(Written exercise): For each statement, decide whether the Lo-Fi Aperitifs text below agrees with it. Answer yes or no, then quote the deciding words from the text. 1. Lo-Fi Aperitifs was founded in San Francisco in 2016. 2. Lo-Fi Aperitifs launched in Los Angeles before it appeared in northern California. 3. The writer tried three Lo-Fi products.

(Quoted text):

-=-=-

It seems like people in the drinks industry, me included, have been singing the praises of wine based aperitifs for a number of years now. Bartenders and hard core cocktail nerds have been serving up and sipping on various amari and fortified wines since the craft cocktail resurgence this past decade.
It’s an incredibly versatile cocktail ingredient, pairs well with food and is a lovely low ABV option to have it on its own. But it’s taken the average consumer a hot second to wrap their palates around this product that’s not quite wine…not quite spirit. The spritz craze has helped to change all that, and new kid on the block Lo-Fi Aperitifs are HERE FOR IT.
Founded in 2016 in San Francisco as a collab between the world’s largest family owned winery, E&J Gallo and designer and drinks industry veteran, Steven Grasse – creator of Hendrick’s Gin and Sailor Jerry Rum – Lo-Fi’s roots have some serious gravitas behind it. Not to mention, the bottles are major eye candy.
But what about what’s INSIDE those swoon-worthy bottles? While Lo-Fi Aperitifs has been testing out the market since their launch in 2016 in northern California and the east coast, they only recently officially launched in Los Angeles, and I was able to try all three of their products – a Dry Vermouth, a Sweet Vermouth and a wine based Gentian Amaro. I was blown away by how delicious each of these was on its own and immediately inspired to work them into cocktails.
Vermouth has gotten a bad wrap for too long. Those dusty bottles in the back bar that turned when you weren’t paying attention? Recent history, folks! I’ve seen the future of vermouth and Lo-Fi is doing some magical things with the category.

-=-=-

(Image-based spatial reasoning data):

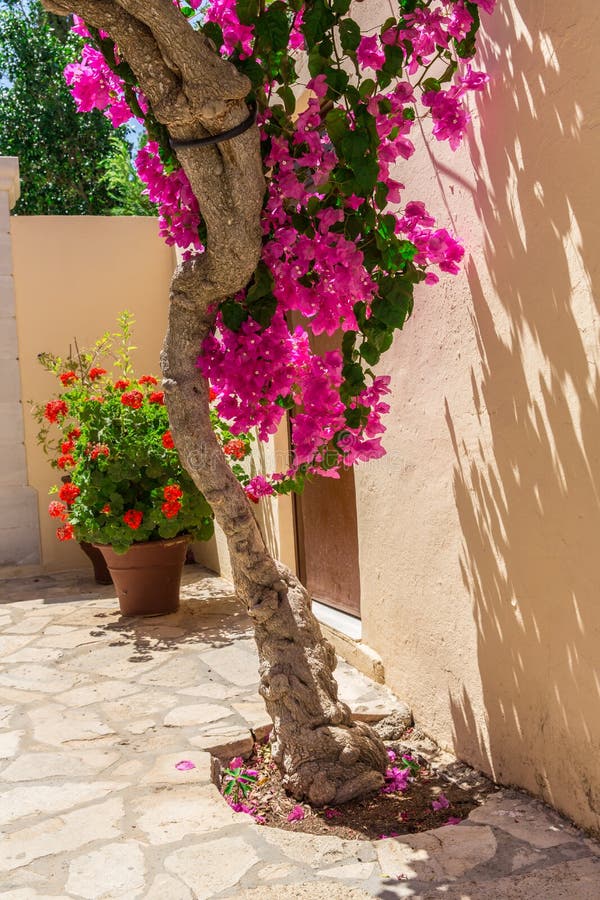
Find the location of a particular element. The image size is (600, 900). wall is located at coordinates (65, 253).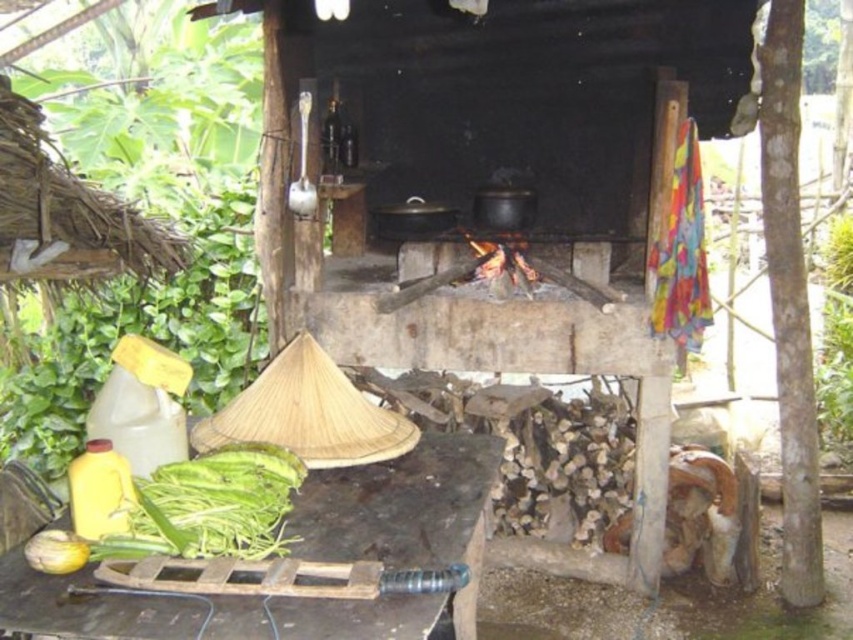
You are standing in the rustic outdoor cooking area and want to place a new pot between the two existing pots. The coordinates of the two existing pots are point (347, 522) and point (216, 502). According to their positions, which pot is closer to you so you can place the new pot in between them?

Point (216, 502) is closer to you, so you should place the new pot between point (347, 522) and point (216, 502), with the closer pot being point (216, 502).

Looking at this image, you are preparing to set up a cooking station in the rustic outdoor area shown. You have a wooden table at lower left and green leafy vegetables at lower left. Where should you place the vegetables to keep them fresh while cooking?

The green leafy vegetables at lower left should be placed above the wooden table at lower left since the wooden table is below them, keeping them elevated and away from potential heat sources.

You are setting up a rustic outdoor cooking area and have a wooden table at lower left and green leafy vegetables at lower left. Which object is wider?

The wooden table at lower left might be wider than green leafy vegetables at lower left according to the description.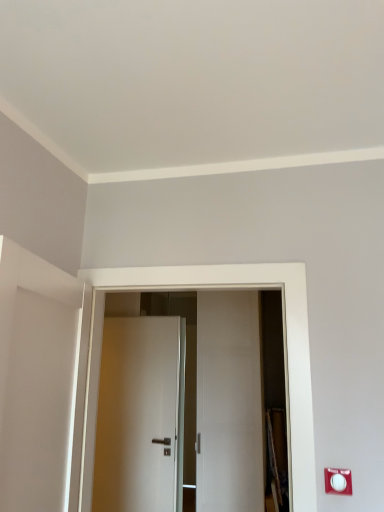
Question: Based on their sizes in the image, would you say white plastic electric outlet at lower right is bigger or smaller than white matte door at center, the second door viewed from the front?

Choices:
 (A) big
 (B) small

Answer: (B)

Question: Is white plastic electric outlet at lower right inside the boundaries of white matte door at center, which is the first door in back-to-front order, or outside?

Choices:
 (A) inside
 (B) outside

Answer: (B)

Question: Estimate the real-world distances between objects in this image. Which object is closer to the white matte door at center, which is the first door in back-to-front order?

Choices:
 (A) white glossy door at center, which is counted as the 2th door, starting from the back
 (B) white plastic electric outlet at lower right

Answer: (A)

Question: Estimate the real-world distances between objects in this image. Which object is farther from the white glossy door at center, which appears as the 1th door when viewed from the front?

Choices:
 (A) white matte door at center, which is the first door in back-to-front order
 (B) white plastic electric outlet at lower right

Answer: (A)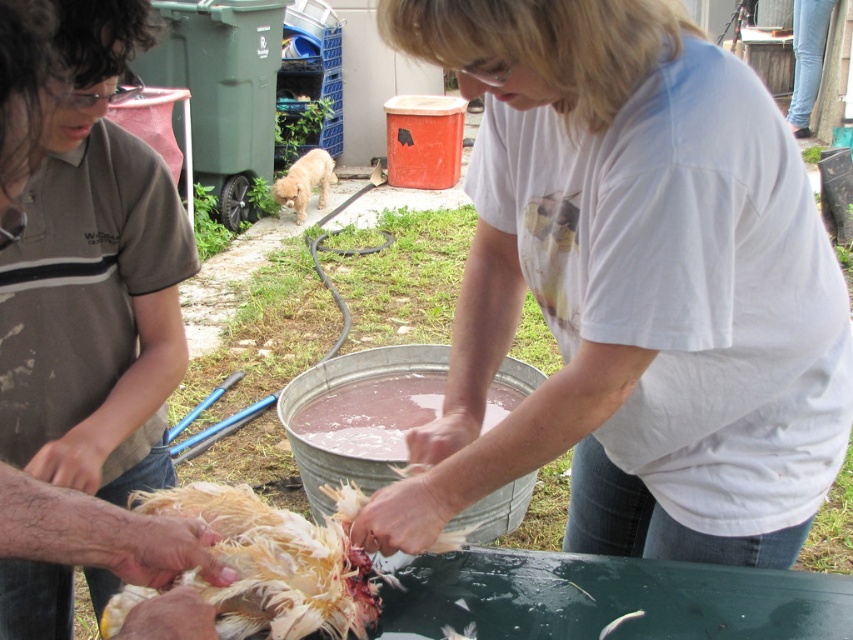
Question: Is white cotton shirt at center positioned before brown cotton shirt at upper left?

Choices:
 (A) yes
 (B) no

Answer: (B)

Question: Is brown cotton shirt at upper left in front of pink translucent liquid at center?

Choices:
 (A) no
 (B) yes

Answer: (B)

Question: Among these objects, which one is farthest from the camera?

Choices:
 (A) brown cotton shirt at upper left
 (B) pink translucent liquid at center
 (C) light brown fur dog at center

Answer: (C)

Question: Does brown cotton shirt at upper left have a larger size compared to light brown fur dog at center?

Choices:
 (A) no
 (B) yes

Answer: (B)

Question: Among these objects, which one is farthest from the camera?

Choices:
 (A) light brown fur dog at center
 (B) white cotton shirt at center
 (C) brown cotton shirt at upper left

Answer: (A)

Question: Which of the following is the farthest from the observer?

Choices:
 (A) brown cotton shirt at upper left
 (B) light brown fur dog at center
 (C) pink translucent liquid at center
 (D) white cotton shirt at center

Answer: (B)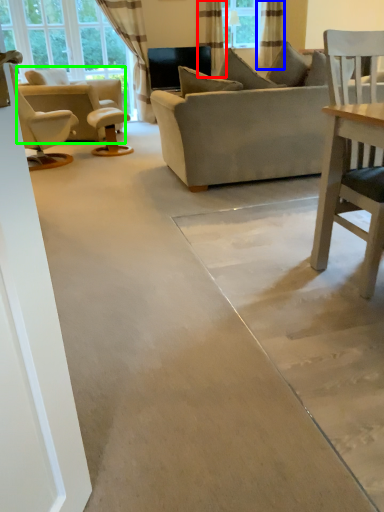
Question: Estimate the real-world distances between objects in this image. Which object is farther from curtain (highlighted by a red box), curtain (highlighted by a blue box) or chair (highlighted by a green box)?

Choices:
 (A) curtain
 (B) chair

Answer: (B)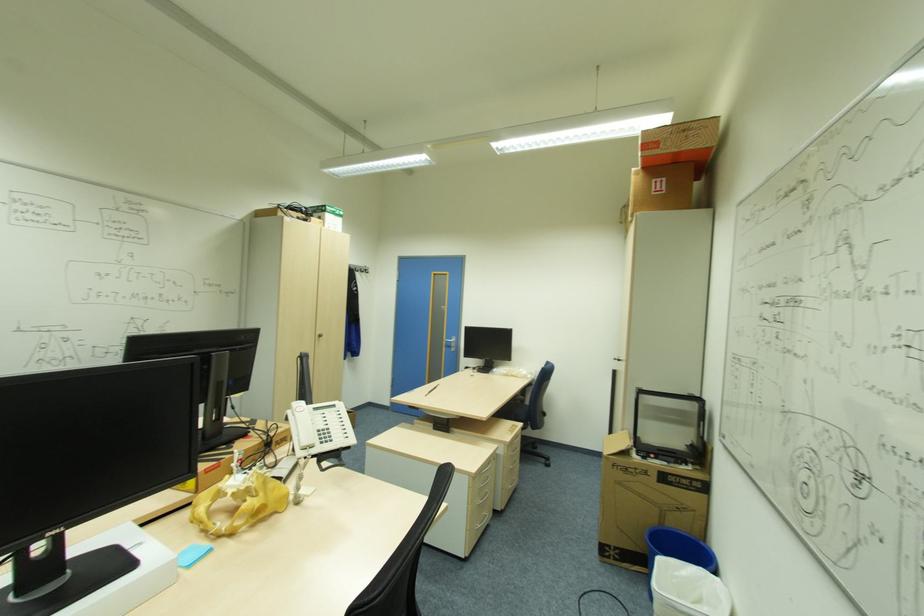
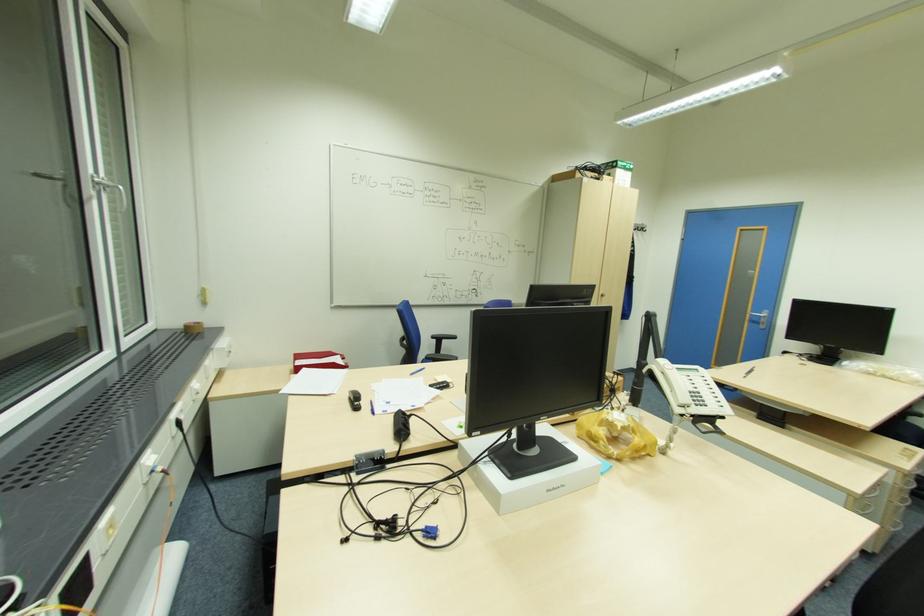
The point at (235, 533) is marked in the first image. Where is the corresponding point in the second image?

(621, 459)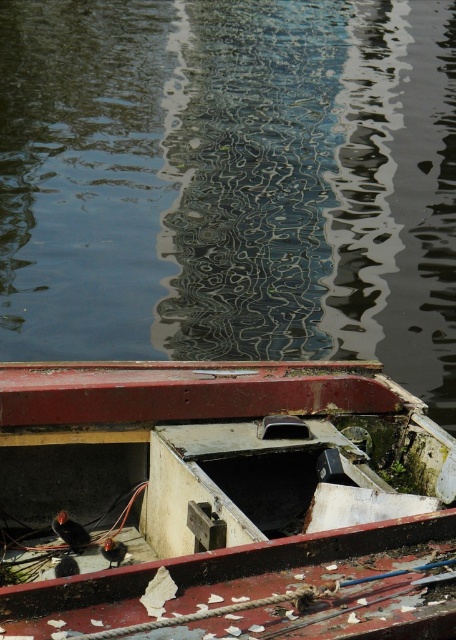
Question: Is smooth water at center below rusty metal boat at lower center?

Choices:
 (A) yes
 (B) no

Answer: (B)

Question: Is smooth water at center to the right of rusty metal boat at lower center from the viewer's perspective?

Choices:
 (A) no
 (B) yes

Answer: (A)

Question: Can you confirm if smooth water at center is positioned above rusty metal boat at lower center?

Choices:
 (A) yes
 (B) no

Answer: (A)

Question: Which point is farther from the camera taking this photo?

Choices:
 (A) (229, 627)
 (B) (423, 243)

Answer: (B)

-=-=-

(Reply to the task):
1. Yes: "Founded in 2016 in San Francisco"
2. No: "they only recently officially launched in Los Angeles"
3. Yes: "I was able to try all three of their products"